Michael Chirico, Charles Loeffler, and John MacDonald, University of Pennsylvania, and Robert P. Inman and Holger Sieg, University of Pennsylvania and NBER

An Experimental Evaluation of Notification Strategies to Increase Property Tax Compliance: Free-Riding in the City of Brotherly Love

This study evaluates a set of notification strategies intended to increase property tax collection. To test these strategies, Chirico, Inman, Loeffler, MacDonald, and Sieg develop a field experiment in collaboration with the Philadelphia Department of Revenue. The resulting notification strategies draw on core rationales for tax compliance: deterrence, the need to finance the provision of public goods and services, as well as the appeal to civic duty. The authors' empirical findings provide evidence that both a moral appeal to finance public goods and services and an appeal to civic duty modestly improve tax compliance, while deterrence notifications are no different from standard notifications.

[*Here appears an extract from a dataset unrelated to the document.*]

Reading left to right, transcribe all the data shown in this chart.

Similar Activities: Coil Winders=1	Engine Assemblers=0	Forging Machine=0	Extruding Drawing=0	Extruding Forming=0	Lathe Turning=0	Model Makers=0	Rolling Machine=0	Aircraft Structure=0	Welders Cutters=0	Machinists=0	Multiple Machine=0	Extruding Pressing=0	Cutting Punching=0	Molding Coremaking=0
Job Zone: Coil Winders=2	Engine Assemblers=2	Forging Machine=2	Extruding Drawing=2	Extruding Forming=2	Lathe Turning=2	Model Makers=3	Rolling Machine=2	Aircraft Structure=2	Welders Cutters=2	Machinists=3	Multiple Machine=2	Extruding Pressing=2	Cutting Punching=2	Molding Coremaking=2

Jeffrey Clemens, University of California, San Diego and NBER

Redistribution through Minimum Wage Regulation: An Analysis of Program Linkages and Budgetary Spillovers

Program linkages and budgetary spillovers can significantly complicate efforts to project a policy change's effects. Clemens illustrates this point in the context of recent increases in the federal minimum wage. Previous analysis finds that these particular minimum wage increases had significant effects on employment. Employment declines were sufficiently large that the average earnings of targeted individuals declined. Payroll tax revenues thus also fell. Clemens finds that transfers to affected individuals through programs including unemployment insurance, food stamp benefits, and cash welfare assistance changed little. These programs thus offset relatively little of the earnings declines experienced by individuals who lost employment. The author discusses how this broad range of spillovers matters for assessing the relevant minimum wage change's welfare implications.


Severin Borenstein and Lucas W. Davis, University of California at Berkeley and NBER

The Distributional Effects of U.S. Clean Energy Tax Credits (NBER Working Paper No. 21437)

Since 2006, U.S. households have received more than $18 billion in federal income tax credits for weatherizing their homes, installing solar panels, buying hybrid and electric vehicles, and other "clean energy" investments. Borenstein and Davis use tax return data to examine the socioeconomic characteristics of program recipients. They find that these tax expenditures have gone predominantly to higher-income Americans. The bottom three income quintiles have received about 10% of all credits, while the top quintile has received about 60%. The most extreme is the program aimed at electric vehicles, where the researchers find that the top income quintile has received about 90% of all credits. By comparing to previous work on the distributional consequences of pricing greenhouse gas emissions, they conclude that tax credits are likely to be much less attractive on distributional grounds than market mechanisms to reduce GHGs.